SUPPLIED PASSAGE:
Don’t Give Me Your Germs, Office Woman
Filed under: Human Nature
What University of Arizona Professor Charles Gerba recently found out was different from the ordinary cubicle dweller’s knowledge of how the modern world runs. Based on an expensive, USD 40,000 Clorox Co.-commissioned study, Gerba determined that women have “three to four times the number of bacteria in, on, and around their desks, phones, computers, keyboards,” and other things their dirty hands touch.
Women’s desks typically looked cleaner, but the knickknacks are more abundant, and cosmetics and hand lotions make prime germ-transfer agents, Gerba said. Makeup cases also are excellent germ homes, along with phones, purses and desk drawers.
Desk drawers containing food also are welcome mats for lots of microorganisms. Gerba found 75 percent of women had munchies in their desks.
“I was really surprised how much food there was in a woman’s desk,” he said. “If there’s ever a famine, that’s the first place I’ll look for food.”
This is a shocking and alarming discovery that can potentially sap the life out of the garden varierty office male, especially if you’re into the common officeworker habit of waiting for your female colleague to go to the watercooler so that you can quickly rifle through her deskdrawer for some unwashed panties, which you usually smother your face with after lunch.
Gerba’s findings are troubling enough that it may stop men from doing the very things that inspire them to go to work everyday.

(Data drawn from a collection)
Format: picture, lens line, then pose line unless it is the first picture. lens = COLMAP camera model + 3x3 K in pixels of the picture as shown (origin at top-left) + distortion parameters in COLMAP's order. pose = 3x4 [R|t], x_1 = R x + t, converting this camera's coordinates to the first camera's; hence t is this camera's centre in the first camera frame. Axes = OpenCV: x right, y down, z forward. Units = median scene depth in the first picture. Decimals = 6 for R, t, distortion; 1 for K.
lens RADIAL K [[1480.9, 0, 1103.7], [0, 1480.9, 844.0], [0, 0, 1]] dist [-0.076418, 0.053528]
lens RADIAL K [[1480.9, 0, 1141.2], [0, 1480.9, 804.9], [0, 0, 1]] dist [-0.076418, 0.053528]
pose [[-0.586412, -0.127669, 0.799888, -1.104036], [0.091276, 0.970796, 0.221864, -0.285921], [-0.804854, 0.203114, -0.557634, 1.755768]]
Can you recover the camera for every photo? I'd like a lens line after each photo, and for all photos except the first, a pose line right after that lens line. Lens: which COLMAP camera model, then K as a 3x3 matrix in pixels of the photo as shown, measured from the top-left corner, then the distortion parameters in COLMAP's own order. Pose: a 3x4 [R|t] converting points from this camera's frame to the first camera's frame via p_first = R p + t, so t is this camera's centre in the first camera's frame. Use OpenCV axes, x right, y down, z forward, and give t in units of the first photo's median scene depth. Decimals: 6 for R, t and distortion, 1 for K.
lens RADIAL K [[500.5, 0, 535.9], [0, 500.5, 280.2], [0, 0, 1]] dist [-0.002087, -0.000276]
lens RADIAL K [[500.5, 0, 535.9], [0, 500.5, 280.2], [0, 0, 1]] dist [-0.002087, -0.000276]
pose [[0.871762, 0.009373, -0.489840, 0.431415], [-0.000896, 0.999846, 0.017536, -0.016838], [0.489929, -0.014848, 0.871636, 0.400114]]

ASSIGNED TASK:
In the article on office germs, which company commissioned Gerba's study? None of the work here requires the records.

RESULT BELOW:
Clorox Co.